**Written tasks**
- A) Under what name was the event first announced, according to the golf tournament text?
- B) Repeat the golf tournament text word for word from "- To par: −7" to "novel elimination format.".
- C) Write the next part of the golf tournament text, picking up after its last sentence.

Aphrodite Hills Cyprus Showdown

Tournament information
- Location: Paphos, Cyprus
- Established: 2020
- Course: Aphrodite Hills Resort
- Par: 71
- Length: 6,878 yd (6,289 m)
- Tour: European Tour
- Format: Stroke play
- Prize fund: €1,000,000
- Month played: November
- Final year: 2020

Tournament record score
- Aggregate: 64 Robert MacIntyre (2020)
- To par: −7 as above

Final champion
- Robert MacIntyre

Location map
- Aphrodite Hills Resort Location in Cyprus

= Cyprus Showdown =

2020 professional golf tournament in Cyprus

The Aphrodite Hills Cyprus Showdown was a professional golf tournament that was held 5–8 November 2020 at the Aphrodite Hills Resort, in Paphos, Cyprus. The tournament was contested over 72-holes of stroke play but featured a novel elimination format.

The tournament, promoted by International Sports Management, was initially announced as the Cyprus Classic and was intended to be a one-off event on the European Tour calendar during the 2020 season. It was the second of two tournaments in Cyprus, held the week after the Aphrodite Hills Cyprus Open at the same venue.

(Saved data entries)
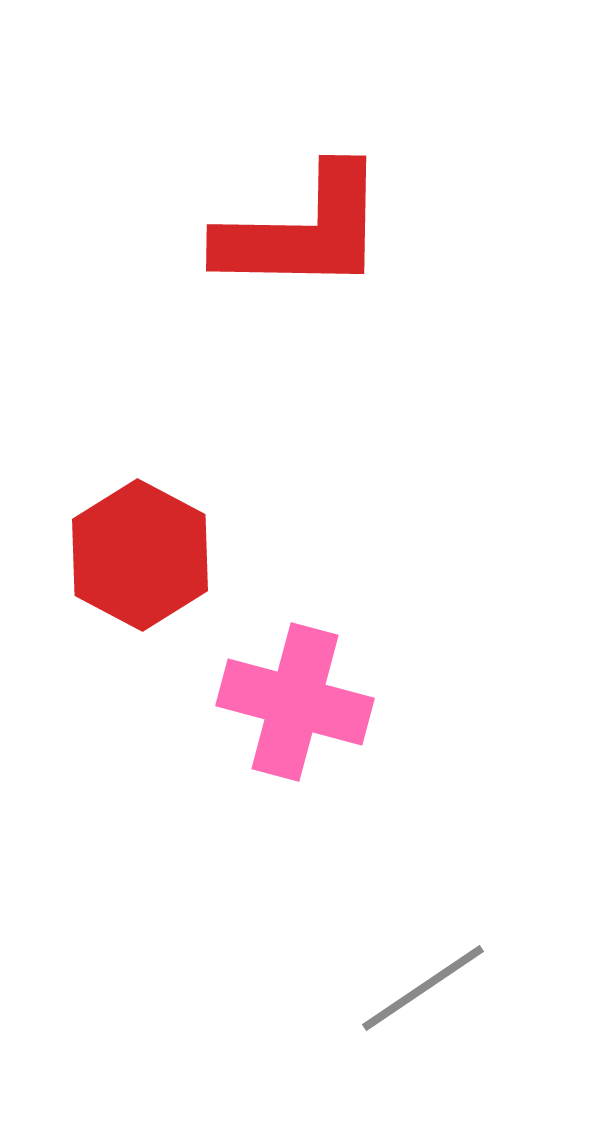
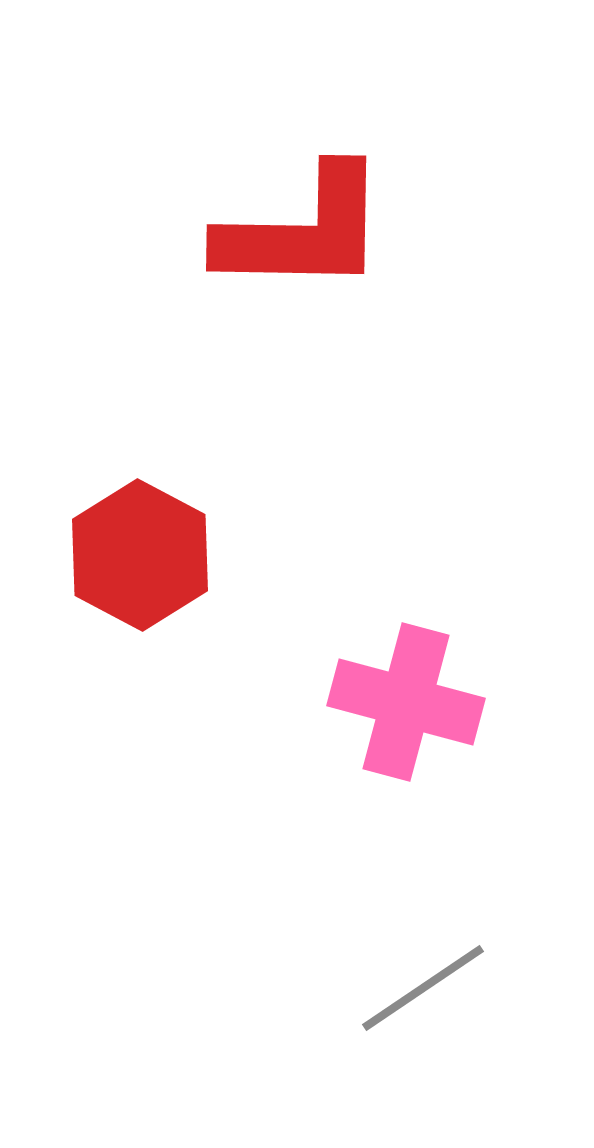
pink cross: moved 111 px right
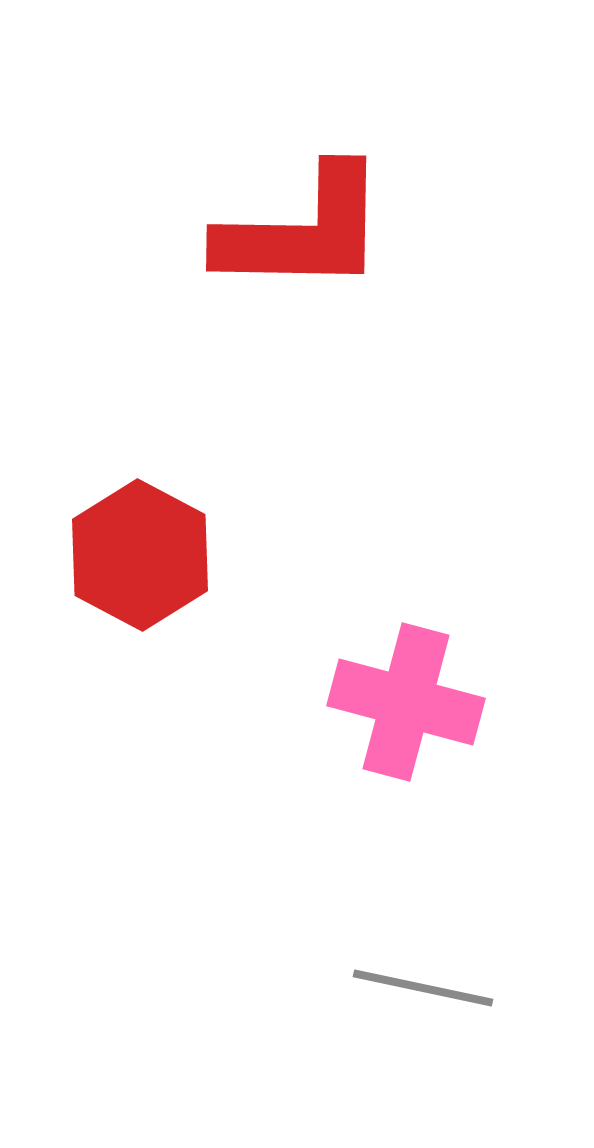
gray line: rotated 46 degrees clockwise
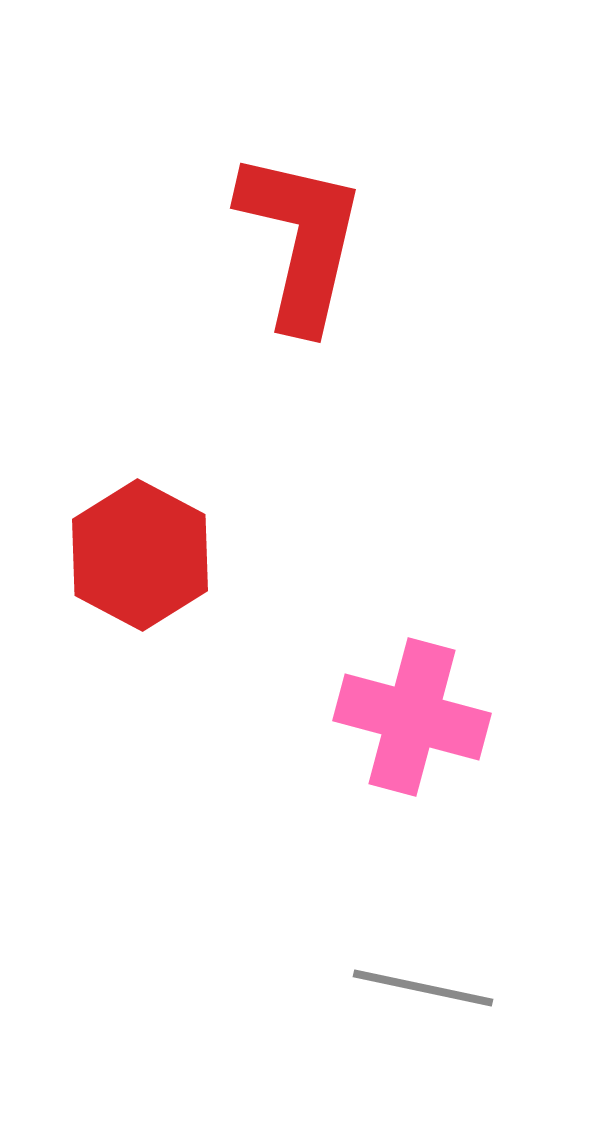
red L-shape: moved 2 px left, 9 px down; rotated 78 degrees counterclockwise
pink cross: moved 6 px right, 15 px down
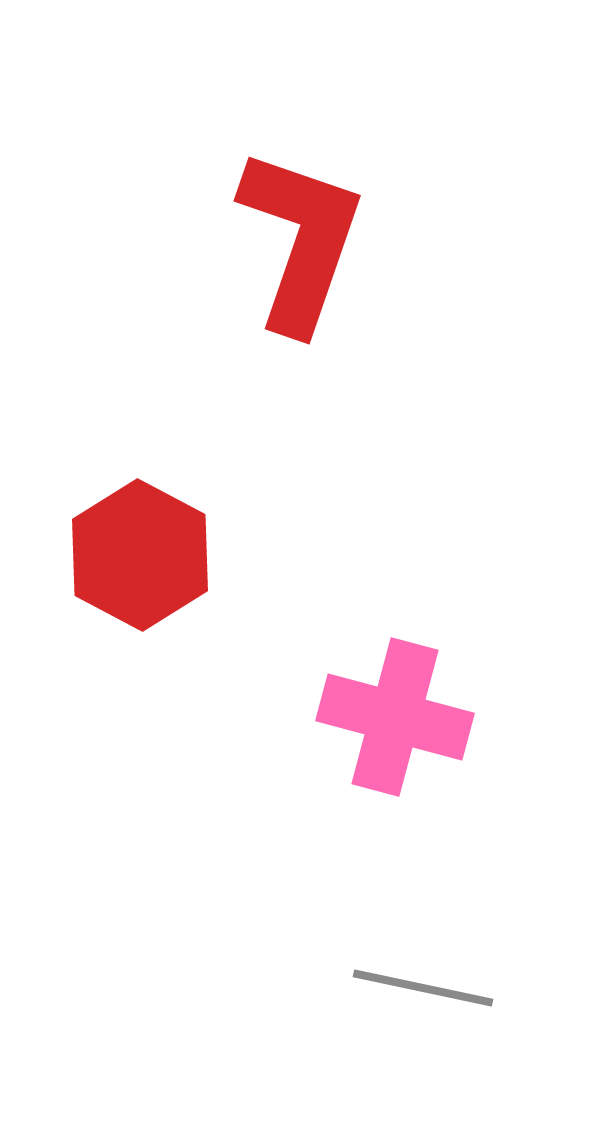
red L-shape: rotated 6 degrees clockwise
pink cross: moved 17 px left
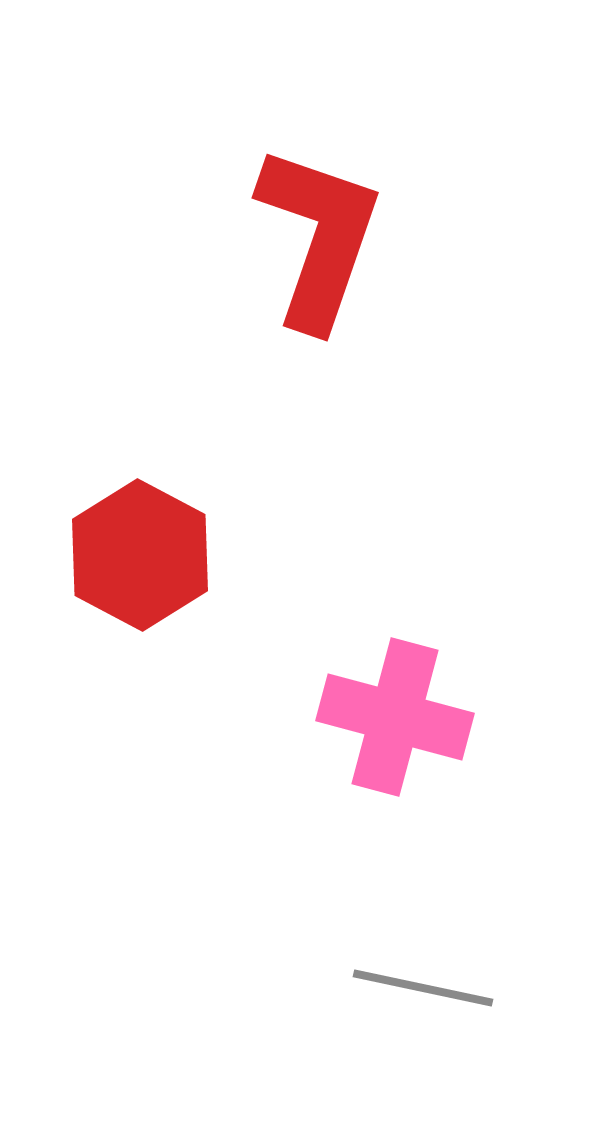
red L-shape: moved 18 px right, 3 px up
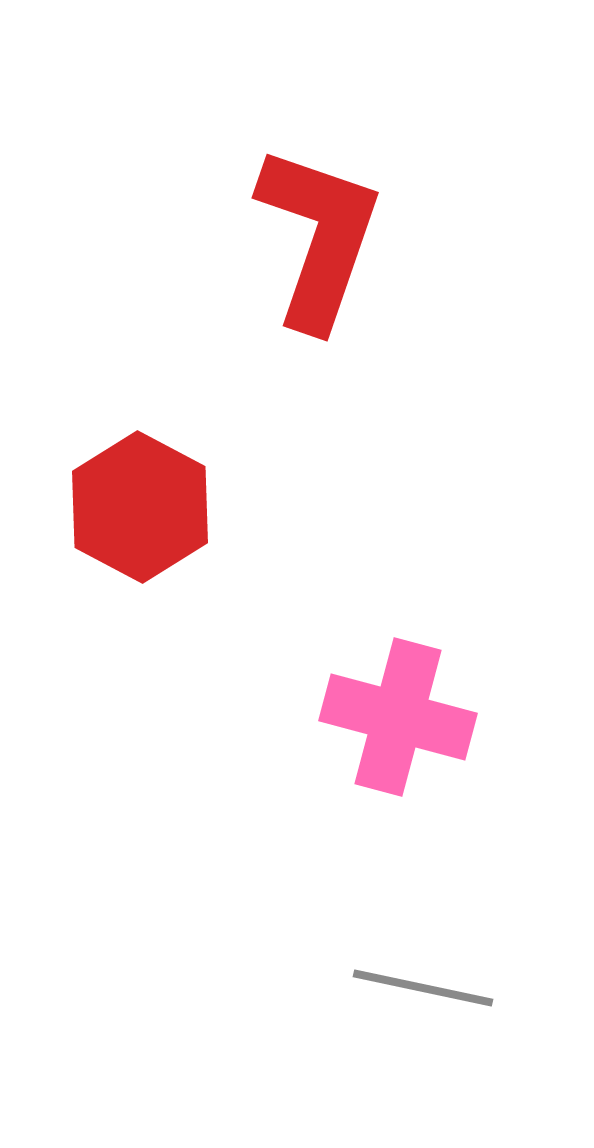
red hexagon: moved 48 px up
pink cross: moved 3 px right
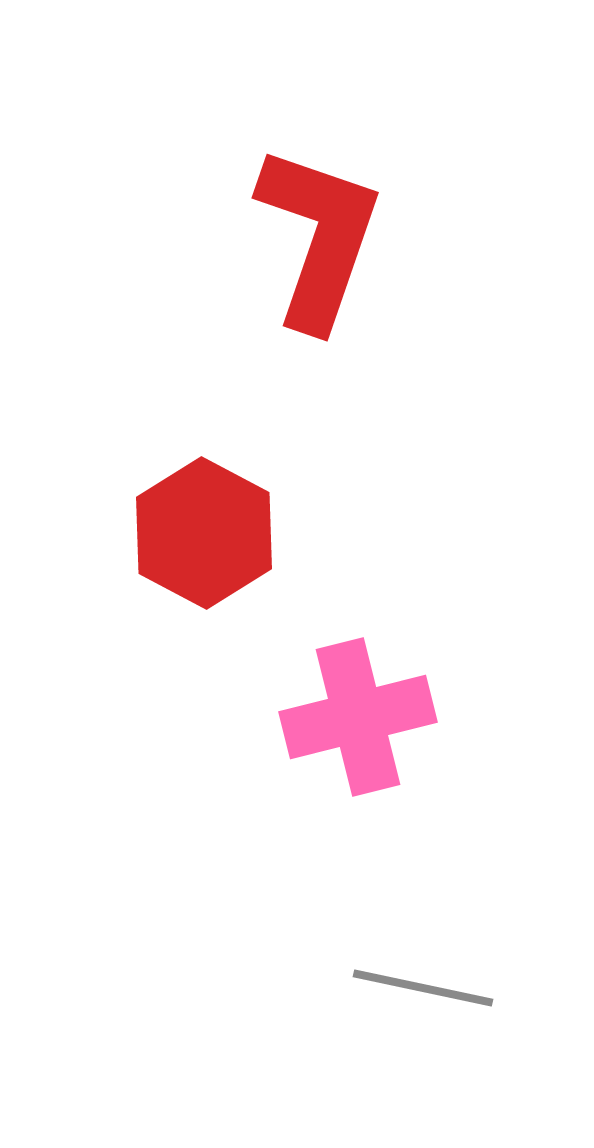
red hexagon: moved 64 px right, 26 px down
pink cross: moved 40 px left; rotated 29 degrees counterclockwise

**In response**
- A) The Cyprus Classic.

- B)
- To par: −7 as above

Final champion
- Robert MacIntyre

Location map
- Aphrodite Hills Resort Location in Cyprus

= Cyprus Showdown =

2020 professional golf tournament in Cyprus

The Aphrodite Hills Cyprus Showdown was a professional golf tournament that was held 5–8 November 2020 at the Aphrodite Hills Resort, in Paphos, Cyprus. The tournament was contested over 72-holes of stroke play but featured a novel elimination format.

- C)
Robert MacIntyre shot a final round 64 to claim the title; one stroke better than Masahiro Kawamura.

==Format==
The Cyprus Showdown was contested over 72-holes of stroke play but featured a novel elimination format. The players with the lowest 32 scores after 36-holes progressed, however their scores were not carried forward. After a further 18 holes, the top 16 players qualified through to the final round, for which the scores were reset again.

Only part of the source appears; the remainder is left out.